Cuando el ritmo circadiano se desajusta, el cuerpo empieza a pagar la cuenta. El cuerpo tiene un reloj interno —uno muy antiguo, muy sabio— que marca cuándo toca estar despierto y cuándo toca descansar. Son los ritmos circadianos. Y cuando los respetamos, todo fluye mejor. Dormimos mejor, tenemos más energía y, a largo plazo, enfermamos menos. Cuando no… el cuerpo se defiende como puede.
Durante el día, el organismo está diseñado para activarse. Para moverse, pensar, producir energía. Por la noche, para bajar el volumen, reparar y descansar. Es algo tan básico que la medicina tradicional china lo explicó hace siglos con dos palabras muy simples: Yang para el día, la acción y el calor; Yin para la noche, la quietud y el sueño. El problema llega cuando ya no hay diferencia entre uno y otro. Cuando el día es gris y la noche parece una prolongación artificial del día.
El cuerpo se confunde… y paga el precio

Hay gestos cotidianos que parecen inofensivos, pero que envían mensajes muy contradictorios al cuerpo. Uno de los más comunes: mirar el móvil a altas horas de la noche. Esa luz azul entra por los ojos y le dice al cerebro que todavía es pleno día. Como si fueran las tres de la tarde. El cerebro se activa, las hormonas del sueño se retrasan… pero el resto del cuerpo quiere parar.
Ahí empieza el caos silencioso. El sistema digestivo intenta apagarse. El sistema hormonal va a destiempo. El cuerpo entero se queda en tierra de nadie. A eso se le llama insulto circadiano, aunque suene exagerado. Y cuando se repite noche tras noche, no pasa gratis.

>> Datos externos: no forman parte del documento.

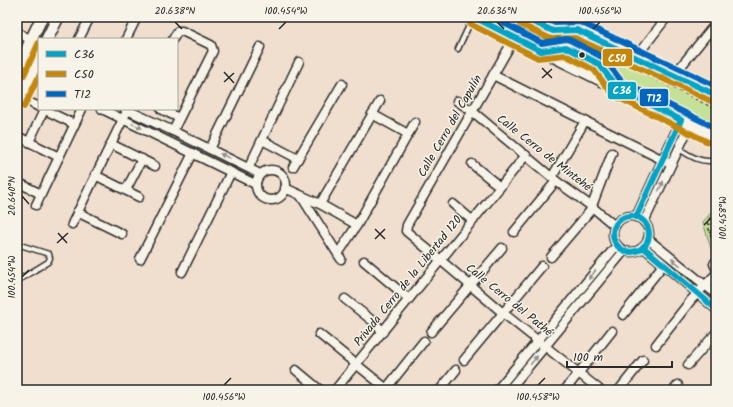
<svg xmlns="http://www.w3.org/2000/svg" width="733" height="407" font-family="Kalam,sans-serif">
  <rect width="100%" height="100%" fill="#f0dfce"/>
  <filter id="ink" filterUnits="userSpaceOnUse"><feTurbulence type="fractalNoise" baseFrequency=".025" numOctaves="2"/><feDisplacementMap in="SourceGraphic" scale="8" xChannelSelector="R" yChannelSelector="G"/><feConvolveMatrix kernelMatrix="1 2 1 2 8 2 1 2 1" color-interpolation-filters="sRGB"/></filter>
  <g filter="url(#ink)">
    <g fill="#c5e097" stroke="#788661">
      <path d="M494,17H520L525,21L538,28L593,43L716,102V127Z"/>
      <path d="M716,207V252L713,255L703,222Z"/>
    </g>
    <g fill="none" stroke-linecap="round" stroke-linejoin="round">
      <g stroke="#2b2b2b" stroke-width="7">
        <g id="service">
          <path d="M523,17L553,31L571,30"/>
          <path d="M458,49L473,17"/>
          <path d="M547,50L566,47L599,64L612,81"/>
          <path d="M679,149C690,156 702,164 716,160"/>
          <path d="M17,244L49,254L50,258L48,262L17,281"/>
          <path d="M17,315L18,327"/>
        </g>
      </g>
      <g stroke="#2b2b2b" stroke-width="11">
        <g id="minor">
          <path d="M569,26L574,17"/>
          <path d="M17,32L31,40"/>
          <path d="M515,37L407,225L406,231L503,313L600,390"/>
          <path d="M79,39L90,17"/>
          <path d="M126,39L137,17"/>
          <path d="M173,39L178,31H182L211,45L213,51L173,131"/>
          <path d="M636,57L667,17"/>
          <path d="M31,75L39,78"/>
          <path d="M493,75L671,164"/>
          <path d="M674,75L716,23"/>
          <path d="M457,101L472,111L556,181L591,206L615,226"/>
          <path d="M33,104L39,107"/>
          <path d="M43,109L74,124"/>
          <path d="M102,109L255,184"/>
          <path d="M125,109L173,131L260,174"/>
          <path d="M161,109L179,118"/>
          <path d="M372,114L408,134"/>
          <path d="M17,136L59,157"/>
          <path d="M262,140L298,159"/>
          <path d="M29,142L44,110"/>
          <path d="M111,144L155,166"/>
          <path d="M210,149L260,47"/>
          <path d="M472,164L500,187"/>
          <path d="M249,167L299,62"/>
          <path d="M293,167L342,84"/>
          <circle cx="271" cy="185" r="15"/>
          <path d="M95,175L139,197"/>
          <path d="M552,177L582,126"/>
          <path d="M17,182L41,194"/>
          <path d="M285,188L320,204L357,225"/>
          <path d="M126,190L142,159"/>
          <path d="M301,196L341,259"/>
          <path d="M320,204L380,101"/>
          <path d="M453,204L473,221"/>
          <path d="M36,205L82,109"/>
          <path d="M77,212L122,234"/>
          <circle cx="631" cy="234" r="18"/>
          <path d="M636,217L681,120"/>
          <path d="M644,222L690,125"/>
          <path d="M72,224L125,115"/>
          <path d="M514,232L556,181"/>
          <path d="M648,239L716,294"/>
          <path d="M643,247L716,309"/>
          <path d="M338,254L357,225L415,122"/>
          <path d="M551,257L590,211L612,153"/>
          <path d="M140,259L193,153"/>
          <path d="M364,261L409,299"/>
          <path d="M716,261L714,264L716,268"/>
          <path d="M182,272L231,172"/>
          <path d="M345,299L374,322L383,332"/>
          <path d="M623,315L663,265"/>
          <path d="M431,332L502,248"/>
          <path d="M319,334L388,390"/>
          <path d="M656,345L691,300L716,274"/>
          <path d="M464,360L542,266"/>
          <path d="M688,365L716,333"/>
          <path d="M296,370L320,390"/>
          <path d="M335,390L526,155"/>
          <path d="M385,390L424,341"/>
          <path d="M440,390L456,370"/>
          <path d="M497,390L617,245"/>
          <path d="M509,390L624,251"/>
          <path d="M565,390L612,331"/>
          <path d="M619,390L643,360"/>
          <path d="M674,390L678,385"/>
        </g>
      </g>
      <g stroke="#2b2b2b" stroke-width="14">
        <g id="secondary">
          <path d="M474,17L716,137"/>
          <path d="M551,17L716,95"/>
          <path d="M47,39L58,17"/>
          <path d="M17,72L31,40L42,17"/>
          <path d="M17,104L39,57"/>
        </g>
      </g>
      <g stroke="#2b2b2b" stroke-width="1.5" stroke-dasharray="3 3" stroke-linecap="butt">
        <path d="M509,17L534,30L551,37L570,40L592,48L620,62L716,109"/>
        <path d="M708,224L716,225"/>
        <path d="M710,233L716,225"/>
        <path d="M716,254L707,222L716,210"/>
      </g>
      <use href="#service" stroke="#f7f3e8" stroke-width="4"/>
      <use href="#minor" stroke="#f7f3e8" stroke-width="8"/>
      <use href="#secondary" stroke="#f7f3e8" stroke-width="11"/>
      <g stroke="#f7f3e8" stroke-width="9">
        <g id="bus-1">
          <path d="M474,17L541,51L566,47L599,64L617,88L681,120L636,217"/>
          <path d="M523,17L553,31L577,30L716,95"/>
          <circle cx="631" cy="234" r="18"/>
          <path d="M643,247L716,309"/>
        </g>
      </g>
      <g stroke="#f7f3e8" stroke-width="9">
        <g id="bus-2">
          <path d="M470,24L538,58L565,55L594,70L613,95L712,144"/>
          <path d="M520,24L551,39L575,38L713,102"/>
          <path d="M24,75L39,42"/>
          <path d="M24,107L39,76"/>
        </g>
      </g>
      <g stroke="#f7f3e8" stroke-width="9">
        <g id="bus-3">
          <path d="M492,17L542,43L566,39L570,40L604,58L622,82L716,128"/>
          <path d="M542,17L555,23L580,22L716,86"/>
        </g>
      </g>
      <use href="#bus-1" stroke="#02a3c6" stroke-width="6"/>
      <use href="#bus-2" stroke="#c4870b" stroke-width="6"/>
      <use href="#bus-3" stroke="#0065bd" stroke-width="6"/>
    </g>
    <defs><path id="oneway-solid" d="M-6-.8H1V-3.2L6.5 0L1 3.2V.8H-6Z"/></defs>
    <g fill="#918f8a">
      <use href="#oneway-solid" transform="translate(137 126) rotate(26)"/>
      <use href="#oneway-solid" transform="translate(225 156) rotate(-154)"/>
      <use href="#oneway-solid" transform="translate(661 186) rotate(-64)"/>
      <use href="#oneway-solid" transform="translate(676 262) rotate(-141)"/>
      <use href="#oneway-solid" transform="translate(592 275) rotate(129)"/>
      <use href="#oneway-solid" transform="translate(534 360) rotate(-51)"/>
    </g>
  </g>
  <path fill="none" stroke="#2b2b2b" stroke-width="1.5" d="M175,22L182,29M497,22L504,29M279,29L286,22M593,29L600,22M542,68L552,78M224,72L234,83M542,78L552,69M224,82L234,73M22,196L29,204M704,225L711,218M375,229L385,239M58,233L67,243M375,239L385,229M57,243L68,233M22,277L29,270M224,385L231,378M538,385L545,378"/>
  <circle fill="#2b2b2b" stroke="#f7f3e8" stroke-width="1.5" cx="582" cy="55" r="3.5"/>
  <g text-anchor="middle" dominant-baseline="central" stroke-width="3" stroke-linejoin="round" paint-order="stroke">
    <g font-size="12" fill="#2b2b2b" stroke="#f7f3e8">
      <text transform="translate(450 126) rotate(-60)">Calle Cerro del Capulín</text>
      <text transform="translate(544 153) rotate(38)">Calle Cerro de Mintehé</text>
      <text transform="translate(408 281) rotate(-51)">Privada Cerro de la Libertad 120</text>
      <text transform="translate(509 300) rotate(39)">Calle Cerro del Pathé</text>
    </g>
  </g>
  <g stroke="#f7f3e8" stroke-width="1.5">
    <rect x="602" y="48" width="31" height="19" rx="4" fill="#c4870b"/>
    <rect x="607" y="81" width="30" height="19" rx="4" fill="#02a3c6"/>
    <rect x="639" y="88" width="30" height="19" rx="4" fill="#0065bd"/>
  </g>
  <g font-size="11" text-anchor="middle" font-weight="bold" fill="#fff">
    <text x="617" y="62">C50</text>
    <text x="622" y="94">C36</text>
    <text x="654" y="102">T12</text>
  </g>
  <rect width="733" height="407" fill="none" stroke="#f7f3e8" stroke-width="44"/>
  <rect x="38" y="38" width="140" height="72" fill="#f7f3e8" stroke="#a5a39c"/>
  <rect x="46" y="51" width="20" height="6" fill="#02a3c6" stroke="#a5a39c"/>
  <text x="74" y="58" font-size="12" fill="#2b2b2b">C36</text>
  <rect x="46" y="71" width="20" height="6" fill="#c4870b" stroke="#a5a39c"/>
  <text x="74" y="78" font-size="12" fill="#2b2b2b">C50</text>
  <rect x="46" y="91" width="20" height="6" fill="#0065bd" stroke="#a5a39c"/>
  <text x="74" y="98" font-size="12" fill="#2b2b2b">T12</text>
  <path d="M567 361v6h105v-6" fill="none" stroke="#2b2b2b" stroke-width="2"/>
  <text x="573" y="361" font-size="12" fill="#2b2b2b" stroke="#f7f3e8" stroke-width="3" paint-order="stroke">100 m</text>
  <rect x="22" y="22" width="689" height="363" fill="none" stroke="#2b2b2b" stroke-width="1.5"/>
  <g font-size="10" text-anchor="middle" fill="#2b2b2b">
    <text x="175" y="14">20.638°N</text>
    <text x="286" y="14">100.454°W</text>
    <text x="497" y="14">20.636°N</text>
    <text x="600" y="14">100.456°W</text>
    <text transform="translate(11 196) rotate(-90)" y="4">20.640°N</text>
    <text transform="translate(722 218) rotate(-90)" y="4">100.458°W</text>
    <text transform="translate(11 277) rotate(-90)" y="4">100.454°W</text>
    <text x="224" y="400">100.456°W</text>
    <text x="538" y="400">100.458°W</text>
  </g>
</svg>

Por eso algo tan simple como tomar el sol por la mañana, sin gafas, tiene un impacto enorme. La luz natural directa ajusta el reloj interno y prepara al cuerpo para que, horas después, pueda dormir. Curiosamente, las gafas con filtro de luz azul tienen más sentido por la noche que por el día, cuando usamos pantallas o estamos bajo luces artificiales. Si no queda otra que trabajar con el ordenador, abrir una ventana y dejar entrar algo de luz natural ayuda. Son pequeños gestos. Pero el cuerpo los agradece.
Cenar tarde: cuando el cuerpo recibe señales cruzadas

Otro hábito muy normalizado es cenar justo antes de acostarse. Y aquí vuelve la confusión. El cerebro decide si es de día o de noche por dos señales clave: la luz que entra por los ojos y la actividad digestiva. Si comes a medianoche, el mensaje es claro… y equivocado. El estómago se pone a trabajar cuando todo lo demás quiere descansar.

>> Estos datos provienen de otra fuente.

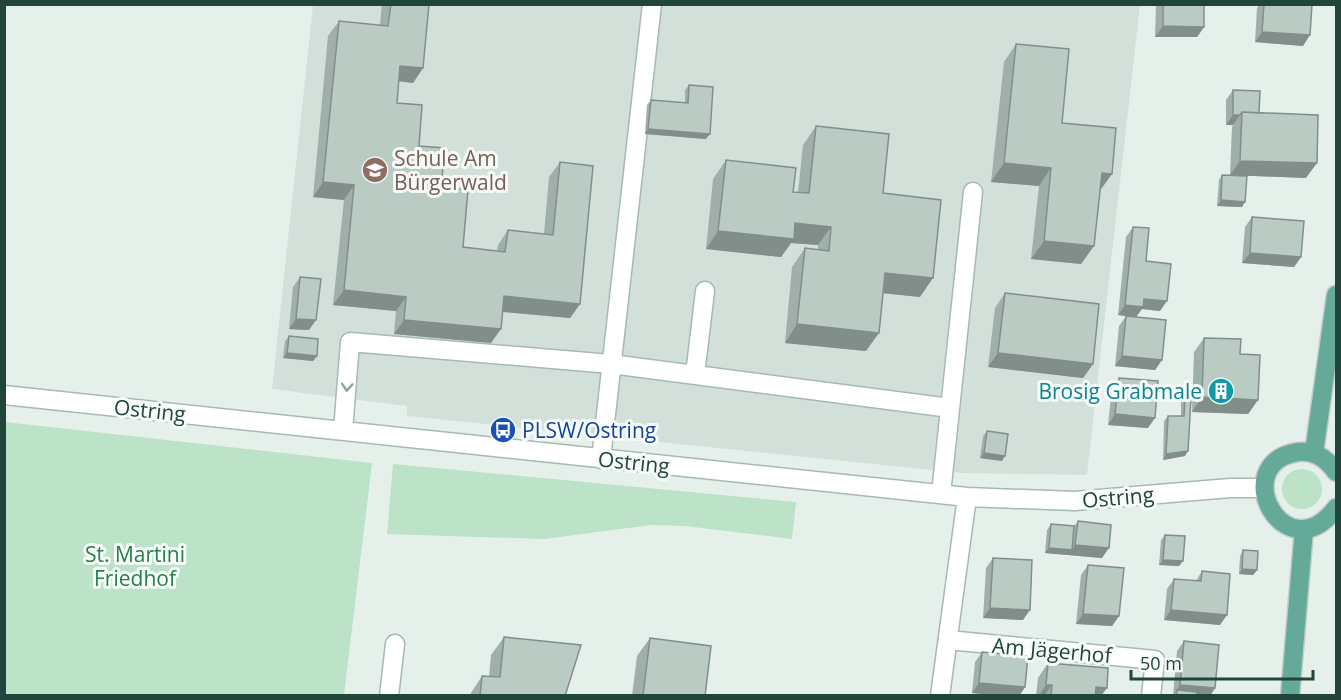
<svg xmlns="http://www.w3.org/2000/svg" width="1341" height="700" font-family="'Open Sans',sans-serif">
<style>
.built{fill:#d3e0da}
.green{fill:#bce2c7}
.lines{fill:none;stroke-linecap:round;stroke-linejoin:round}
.minor-casing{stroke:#a6b9b3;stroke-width:21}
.major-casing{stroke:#c1cbc8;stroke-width:21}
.minor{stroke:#fff;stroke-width:18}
.major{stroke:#65a999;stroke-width:18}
.wall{fill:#a0afa9}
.shaded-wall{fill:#828e89}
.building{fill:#bacbc4;stroke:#828e89;stroke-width:1.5}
.oneway{stroke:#90a29d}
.labels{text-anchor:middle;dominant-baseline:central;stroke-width:6;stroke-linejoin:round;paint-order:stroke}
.education-label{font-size:21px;fill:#785e54;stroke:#f6fbf9;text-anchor:start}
.culture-label{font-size:21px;fill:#0d838f;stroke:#f6fbf9;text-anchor:end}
.street-label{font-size:21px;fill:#21443b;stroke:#f6fbf9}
.transit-label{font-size:21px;fill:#164399;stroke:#f6fbf9;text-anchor:start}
.park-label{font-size:21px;fill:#27804a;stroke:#f6fbf9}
</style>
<rect width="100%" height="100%" fill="#e5f0eb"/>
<path class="built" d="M 313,5 L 1140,5 L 1087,475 L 961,473 L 407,416 L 407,406 L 272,389 Z"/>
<path class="green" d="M 5,422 L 372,463 L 344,695 L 5,695 Z
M 393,464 L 796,502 L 792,539 L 685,526 L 651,525 L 544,539 L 387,534 Z
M1282 489a20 20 0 1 1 40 0a20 20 0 1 1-40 0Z"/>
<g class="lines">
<g class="minor-casing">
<path id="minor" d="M 695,375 L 705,291
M 4,395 L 967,497 L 1075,501 L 1230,488 L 1264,488
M 343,431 L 350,342 L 611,364 L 950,408
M 601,459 L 652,4
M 941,494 L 973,192
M 948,640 L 1155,660 L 1151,696
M 389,696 L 395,644
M 940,696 L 967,497"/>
</g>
<g class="major-casing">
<path id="major" d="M 1314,453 L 1336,295
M 1336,472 C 1327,459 1315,450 1298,452 C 1226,463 1285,575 1336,508
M 1290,696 L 1304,529"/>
</g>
<use href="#minor" class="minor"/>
<use href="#major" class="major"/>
</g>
<path class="wall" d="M 382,4 L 391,4 L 423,68 L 413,83 L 399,81 L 397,103 L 419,146 L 441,187 L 463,247 L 497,251 L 498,245 L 508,230 L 544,234 L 549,177 L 560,162 L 580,304 L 570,318 L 503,312 L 491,343 L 394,334 L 396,311 L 333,305 L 344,200 L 313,197 L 328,36 L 339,21 L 380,25 Z
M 1156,4 L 1204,4 L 1204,27 L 1197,37 L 1155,37 Z
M 1260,4 L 1312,4 L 1303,46 L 1255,42 L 1257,8 Z
M 1016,44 L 1062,123 L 1100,191 L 1081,264 L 1031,259 L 1039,186 L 991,182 L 1004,62 Z
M 689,85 L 706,139 L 645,134 L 647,105 L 651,100 L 685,103 L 685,90 Z
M 1233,90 L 1259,113 L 1306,178 L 1230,175 L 1232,127 L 1233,125 L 1226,125 L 1226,100 Z
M 816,126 L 883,193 L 920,297 L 883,293 L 866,351 L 785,343 L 792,267 L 805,248 L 818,250 L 818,245 L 791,243 L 781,257 L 706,249 L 713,179 L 726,160 L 793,192 L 798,192 L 803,145 Z
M 1222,175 L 1242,207 L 1217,206 L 1219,180 Z
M 1252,217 L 1301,257 L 1294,267 L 1242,263 L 1245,227 Z
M 1133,227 L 1146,261 L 1160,311 L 1142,309 L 1136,317 L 1162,360 L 1155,370 L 1115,366 L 1119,326 L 1126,316 L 1118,315 L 1126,237 Z
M 300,277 L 309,330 L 289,329 L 293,287 Z
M 1005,293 L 1093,364 L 1083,378 L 988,367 L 995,308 Z
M 289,336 L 317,356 L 313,361 L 283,358 L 285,341 Z
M 1204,338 L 1240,354 L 1258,400 L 1248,414 L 1192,412 L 1194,352 Z
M 1119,378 L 1148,428 L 1108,425 L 1112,388 Z
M 1185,397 L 1185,456 L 1163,460 L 1164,421 L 1168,416 L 1181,416 L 1181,403 Z
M 987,431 L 1002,461 L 980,458 L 983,436 Z
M 1078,521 L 1102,558 L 1045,553 L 1047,530 L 1051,524 L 1074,526 Z
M 1165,535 L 1179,566 L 1159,565 L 1161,540 Z
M 1243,550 L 1257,570 L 1253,575 L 1239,574 L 1240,556 Z
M 993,558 L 1023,620 L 983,618 L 986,568 Z
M 1088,565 L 1119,616 L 1112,626 L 1076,624 L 1081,575 Z
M 1202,571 L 1220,625 L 1164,620 L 1167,589 L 1174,579 L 1196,581 Z
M 504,637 L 565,696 L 469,696 L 482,676 L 489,677 L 491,655 Z
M 650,638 L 705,696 L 632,696 L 637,656 Z
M 1184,641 L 1215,688 L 1210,696 L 1173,696 L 1177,651 Z
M 982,652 L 1025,687 L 1019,696 L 1004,696 L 972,693 L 975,662 Z
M 1048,663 L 1101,696 L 1036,696 L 1038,678 Z"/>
<path class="shaded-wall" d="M 1163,26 L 1204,27 L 1197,37 L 1155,37 Z
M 1262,32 L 1310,35 L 1303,46 L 1255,42 Z
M 400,66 L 423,68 L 413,83 L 390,80 Z
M 1233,115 L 1240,115 L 1233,125 L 1226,125 Z
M 648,129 L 710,134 L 706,139 L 645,134 Z
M 1240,161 L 1317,163 L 1306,178 L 1230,175 Z
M 1004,163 L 1051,168 L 1039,186 L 991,182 Z
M 1102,173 L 1112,174 L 1099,192 Z
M 323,182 L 354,185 L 344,200 L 313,197 Z
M 1221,200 L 1245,202 L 1242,207 L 1217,206 Z
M 795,223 L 831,227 L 818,245 L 791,243 L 781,257 L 706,249 L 718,231 Z
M 1044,241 L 1094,246 L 1081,264 L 1031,259 Z
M 1250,253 L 1301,257 L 1294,267 L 1242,263 Z
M 885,273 L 933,278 L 920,297 L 872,292 Z
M 344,290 L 406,297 L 396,311 L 333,305 Z
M 504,296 L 580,304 L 570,318 L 494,311 Z
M 1144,299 L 1167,301 L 1160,311 L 1142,309 L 1136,317 L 1118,315 L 1125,305 Z
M 296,319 L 316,320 L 309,330 L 289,329 Z
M 404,320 L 501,329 L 491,343 L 394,334 Z
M 797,324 L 879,333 L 866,351 L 785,343 Z
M 287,353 L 317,356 L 313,361 L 283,358 Z
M 998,353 L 1093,364 L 1083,378 L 988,367 Z
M 1122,356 L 1162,360 L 1155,370 L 1115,366 Z
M 1202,397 L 1258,400 L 1248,414 L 1192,412 Z
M 1115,414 L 1155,418 L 1148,428 L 1108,425 Z
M 1188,451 L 1185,456 L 1163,460 L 1166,454 Z
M 984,453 L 1005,456 L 1002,461 L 980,458 Z
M 1075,545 L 1109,548 L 1102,558 L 1045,553 L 1049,548 L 1072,550 Z
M 1163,560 L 1183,561 L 1179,566 L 1159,565 Z
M 1242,569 L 1257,570 L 1253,575 L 1239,574 Z
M 990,608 L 1030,610 L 1023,620 L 983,618 Z
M 1171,610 L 1227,615 L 1220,625 L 1164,620 Z
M 1083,614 L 1119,616 L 1112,626 L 1076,624 Z
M 979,683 L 1025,687 L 1019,696 L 1004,696 L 972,693 Z
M 1046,685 L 1052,685 L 1044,696 L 1039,696 Z
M 1180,685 L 1215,688 L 1210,696 L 1181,696 L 1177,690 L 1173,695 Z
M 1096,687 L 1107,688 L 1101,696 L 1089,696 Z"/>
<path class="building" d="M 391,4 L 429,4 L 423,68 L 400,66 L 397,103 L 422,105 L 419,146 L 445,148 L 441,187 L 468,190 L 463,247 L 505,252 L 508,230 L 553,235 L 560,162 L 593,166 L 580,304 L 504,296 L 501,329 L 404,320 L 406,297 L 344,290 L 354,185 L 323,182 L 339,21 L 388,26 Z
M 1163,4 L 1204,4 L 1204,27 L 1163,26 Z
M 1264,4 L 1312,4 L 1310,35 L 1262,32 Z
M 1016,44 L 1069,49 L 1062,123 L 1116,128 L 1112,174 L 1102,173 L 1094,246 L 1044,241 L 1051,168 L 1004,163 Z
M 689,85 L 713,87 L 710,134 L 648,129 L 651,100 L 688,103 Z
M 1233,90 L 1260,91 L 1259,113 L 1242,112 L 1240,115 L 1233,115 Z
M 1242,112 L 1318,115 L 1317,163 L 1240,161 Z
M 816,126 L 889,134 L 883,193 L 941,200 L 933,278 L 885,273 L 879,333 L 797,324 L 805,248 L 829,251 L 831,227 L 795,223 L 794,239 L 718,231 L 726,160 L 796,168 L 793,192 L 809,193 Z
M 1222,175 L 1247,176 L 1245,202 L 1221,200 Z
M 1252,217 L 1304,221 L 1301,257 L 1250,253 Z
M 1133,227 L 1149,228 L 1146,261 L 1171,264 L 1167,301 L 1144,299 L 1143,307 L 1125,305 Z
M 300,277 L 321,279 L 316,320 L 296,319 Z
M 1005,293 L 1099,304 L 1093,364 L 998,353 Z
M 1126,316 L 1166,320 L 1162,360 L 1122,356 Z
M 289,336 L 318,339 L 317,356 L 287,353 Z
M 1204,338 L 1241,339 L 1240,354 L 1260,355 L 1258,400 L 1202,397 Z
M 1119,378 L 1158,381 L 1155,418 L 1115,414 Z
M 1185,397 L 1191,398 L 1188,451 L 1166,454 L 1168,416 L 1184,416 Z
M 987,431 L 1008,434 L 1005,456 L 984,453 Z
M 1078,521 L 1111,525 L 1109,548 L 1075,545 Z
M 1051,524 L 1074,526 L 1072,550 L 1049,548 Z
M 1165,535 L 1185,536 L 1183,561 L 1163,560 Z
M 1243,550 L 1258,551 L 1257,570 L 1242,569 Z
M 993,558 L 1032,560 L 1030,610 L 990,608 Z
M 1088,565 L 1124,568 L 1119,616 L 1083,614 Z
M 1202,571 L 1230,574 L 1227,615 L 1171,610 L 1174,579 L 1201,581 Z
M 504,637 L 581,645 L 565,696 L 480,696 L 482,676 L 500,677 Z
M 650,638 L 711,646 L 705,696 L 643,696 Z
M 1184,641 L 1219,645 L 1215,688 L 1180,685 Z
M 982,652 L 1028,656 L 1025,687 L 979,683 Z
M 1048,663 L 1108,668 L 1107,688 L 1096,687 L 1095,696 L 1051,696 L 1052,685 L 1046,685 Z
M 1177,690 L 1197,692 L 1196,696 L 1176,696 Z"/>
<defs><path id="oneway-chevron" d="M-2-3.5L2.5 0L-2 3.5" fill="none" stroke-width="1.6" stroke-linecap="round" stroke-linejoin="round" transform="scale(1.5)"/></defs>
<use class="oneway" href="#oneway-chevron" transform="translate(347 387) rotate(94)"/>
<defs>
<g id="school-disc" transform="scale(1.35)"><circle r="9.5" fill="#8d6e63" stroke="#f6fbf9"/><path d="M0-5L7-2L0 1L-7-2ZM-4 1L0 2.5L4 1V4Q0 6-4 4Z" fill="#fff"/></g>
<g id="building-disc" transform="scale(1.35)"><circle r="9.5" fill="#0f9aa8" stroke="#f6fbf9"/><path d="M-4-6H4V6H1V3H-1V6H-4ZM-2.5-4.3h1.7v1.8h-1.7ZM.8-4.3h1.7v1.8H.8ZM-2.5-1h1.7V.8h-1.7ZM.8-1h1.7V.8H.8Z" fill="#fff"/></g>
<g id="bus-disc" transform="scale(1.35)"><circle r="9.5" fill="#1a4fb4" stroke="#f6fbf9"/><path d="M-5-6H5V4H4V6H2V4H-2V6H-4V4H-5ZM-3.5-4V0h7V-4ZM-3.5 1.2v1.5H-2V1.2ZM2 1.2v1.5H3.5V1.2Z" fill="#fff"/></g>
</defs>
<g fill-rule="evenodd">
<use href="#school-disc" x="375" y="170"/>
<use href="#building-disc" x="1221" y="391"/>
<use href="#bus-disc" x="503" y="430"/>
</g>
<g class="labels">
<g class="education-label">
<text x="394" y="158">Schule Am<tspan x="394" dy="24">Bürgerwald</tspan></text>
</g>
<g class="culture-label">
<text x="1202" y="391">Brosig Grabmale</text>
</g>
<g class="street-label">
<text transform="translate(150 410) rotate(6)">Ostring</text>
<text transform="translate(634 462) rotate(6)">Ostring</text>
<text transform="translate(1118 497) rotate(-5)">Ostring</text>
<text transform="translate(1052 650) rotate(5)">Am Jägerhof</text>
</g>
<g class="transit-label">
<text x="522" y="430">PLSW/Ostring</text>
</g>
<g class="park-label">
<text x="135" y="554">St. Martini<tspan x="135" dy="24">Friedhof</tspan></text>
</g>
</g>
<rect width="1341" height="700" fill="none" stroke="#21443b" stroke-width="12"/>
<path d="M1131 670v9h182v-9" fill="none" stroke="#21443b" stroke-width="3"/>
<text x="1140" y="670" font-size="18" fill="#21443b" stroke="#f6fbf9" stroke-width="4.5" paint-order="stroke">50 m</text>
</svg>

Esto no solo dificulta conciliar el sueño. Mantenido en el tiempo, se asocia a enfermedades crónicas, incluido el cáncer. Comer tarde y vivir pegados a pantallas por la noche son hábitos tan habituales que casi nadie los cuestiona. Pero el cuerpo sí. Siempre acaba pasando factura, aunque tarde años en hacerlo.
Las grandes enfermedades no aparecen de golpe. La diabetes, la osteoporosis, el insomnio crónico o el cáncer suelen ser el resultado de muchos pequeños desajustes acumulados. Personas que han trabajado durante años en turnos nocturnos y desarrollan insomnio severo a los 50 lo saben bien. El cuerpo es resistente, sí. Pero no infinito.
Cáncer, azúcar y una contradicción incómoda

Hay un dato que, cuando se conoce, cuesta olvidar: el Efecto Warburg. Las células cancerosas consumen hasta 200 veces más glucosa que las células sanas. Tanto, que esa característica se utiliza para detectarlas en pruebas médicas: se les da glucosa y el tumor “se enciende” en la imagen.
Por eso muchos especialistas coinciden en algo muy básico: si algo se alimenta de azúcar, lo primero es dejar de dársela. En este contexto, las dietas muy bajas en carbohidratos han mostrado resultados prometedores como apoyo en determinados tratamientos.